DA will be analyzed among a group of replicate animals at specified intervals: pre-fed (1
sample), post-fed (1 sample), and at days 5 and 10 of the experiment (1 sample from each of 3
treatment groups on each day). We have chosen day 10 as our cut-off sampling period because
literature shows it to be a reasonable time to elicit significant DA reduction (Lund et al., 1997)
but short enough to be plausible as a commercial fishery mitigation method. The additional few
days will enable us to identify factors that look promising and that may be further accelerated
when used in combination with other promising conditions. Because our primary interest is in
developing methods to improve food safety, we will focus on quantifying DA load in the
hepatopancreas (viscera); for the optimized final depuration methods we will measure DA in the
meat as well. At the appropriate sampling time, and following ice bath immersion, crabs and
lobsters will be sacrificed and their viscera and body/tail (meat) removed.
We will use CDPH protocols and associated methods (Quilliam et al. 1989, Quilliam 2003) to
determine DA levels in samples. Analyses will be done on raw rather than cooked
organisms/tissue, a deviation from CDPH protocols. (The use of cooked organisms is based on
the assumption that most people boil crab and lobster before eating it, where in fact there is a
range of preparation methods.) Analysis of raw tissue will 1) reduce loss of DA to the cooking
process (Hatfield et al. 1995; Costa et al. 2003) that could mask differences in depuration
efficacy reduce the effort and time required for processing, 2) reduce the effort and time required
for processing, 3) provide baseline information that can be used to estimate risks associated with
multiple cooking methods (e.g., grilling, steaming, stir-frying), and 4) provide information on
potential risk associated with consumption of raw product.
Once the tissues have been processed and DA extractions completed, presence and levels of DA
will be determined using similar CDPH HPLC-UV (DAD) and mass spectrometry analytical
methods (Dhoot et al. 1993), methods we have been using in our laboratory and that have been
validated through comparisons with CDPH DA-analyzed shellfish samples. DA calibration
curves will be created by running known dilutions of a DA standard and plotting against peak
area determined from the UPLC UV detection at 242 nm. Peak area calculation will be done
using peak integration with Waters MassLynx 4.2 software (Waters Corporation 2018). Samples
will be analyzed using the same method as the DA standard.

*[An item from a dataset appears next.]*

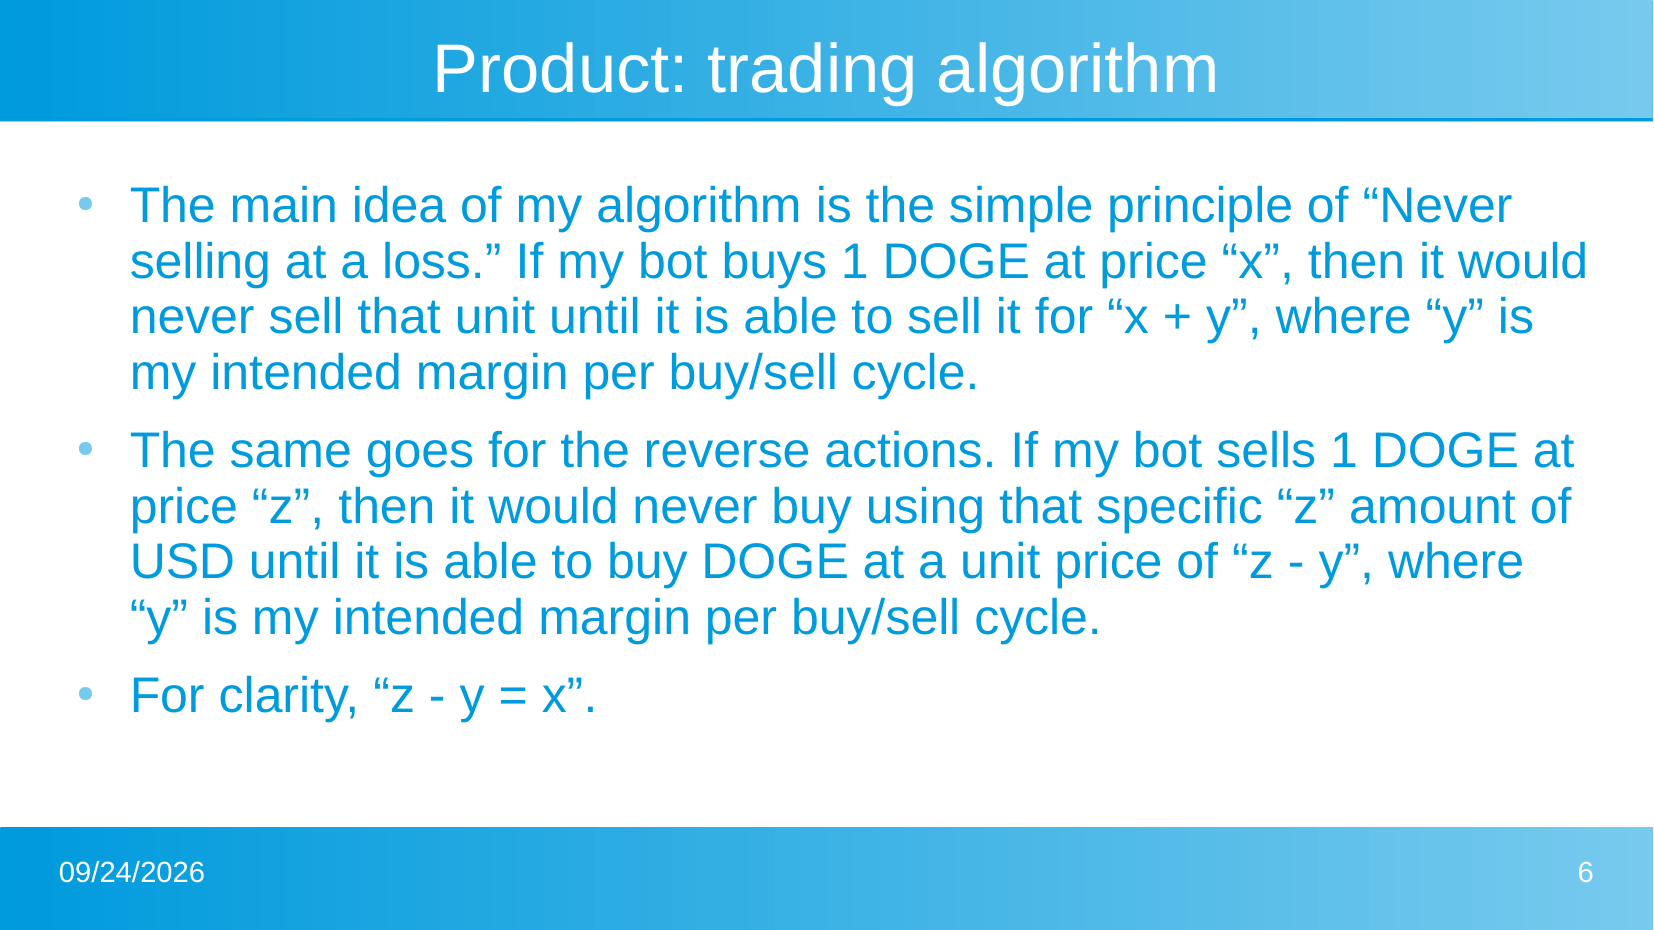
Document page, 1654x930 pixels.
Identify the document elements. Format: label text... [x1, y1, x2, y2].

title Product: trading algorithm [58, 29, 1594, 108]
list The main idea of my algorithm is the simple principle of “Never selling at a loss.” If my bot buys 1 DOGE at price “x”, then it would never sell that unit until it is able to sell it for “x + y”, where “y” is my intended margin per buy/sell cycle. The same goes for the reverse actions. If my bot sells 1 DOGE at price “z”, then it would never buy using that specific “z” amount of USD until it is able to buy DOGE at a unit price of “z - y”, where “y” is my intended margin per buy/sell cycle. For clarity, “z - y = x”. [58, 177, 1594, 768]
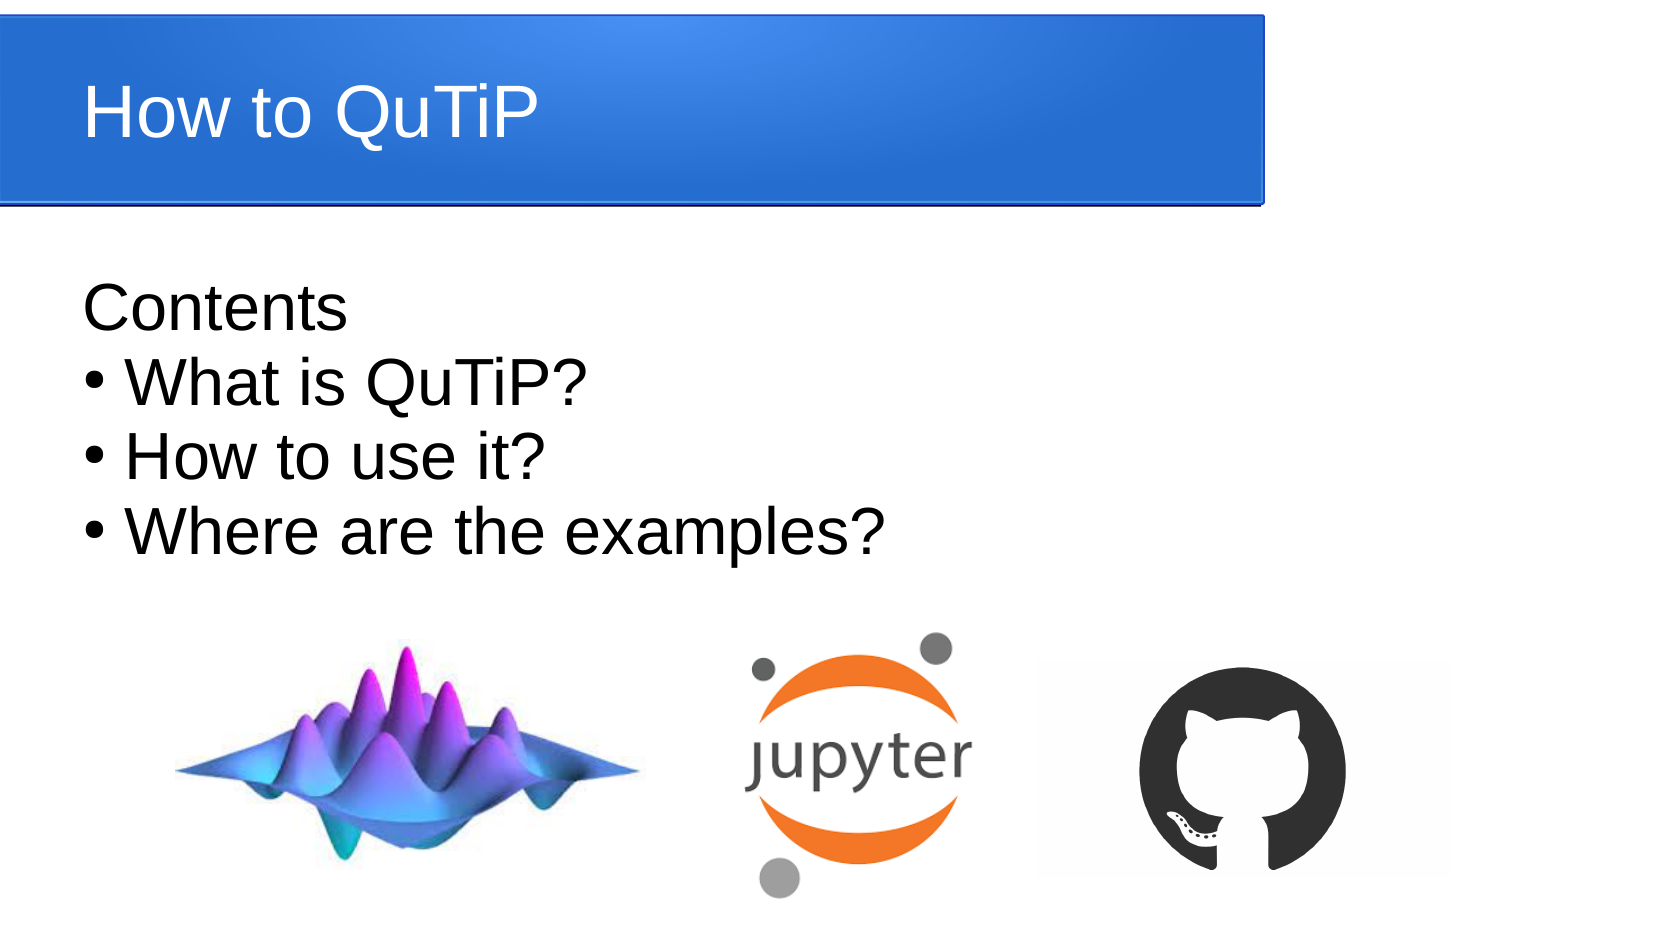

Our depuration experiments will be conducted for each species. This is necessary because
depuration of DA, and biotoxins generally, varies among species (see reviews by Shumway
1995; Trainer et al. 2012). Based on our field data of DA-producing HABs in the Santa Barbara
Channel, and data from CDPH and others, the California spiny lobster may be impacted for less
time than Dungeness crab, although both have experienced prolonged, high DA levels.
Depuration rates may explain, at least in part, differences among species. The levels of DA in the
viscera and, where appropriate, the body/tail will be compared using an analysis of variance and
post hoc univariate F-tests. Data will be transformed prior to analysis as needed to satisfy
assumptions of normality and homoscedasticity (Zar 1999).
Research results will be shared through publication of a summary report, a scientific manuscript,
and materials for fishing communities. The outreach materials will be distributed to interested
individuals and groups, such as CDFW, CDPH, OEHHA, the Legislature’s Joint Committee on
Fisheries and Aquaculture, the state’s Dungeness Crab Task Force, the California Ocean
Protection Council, and aquaculture and fishing communities.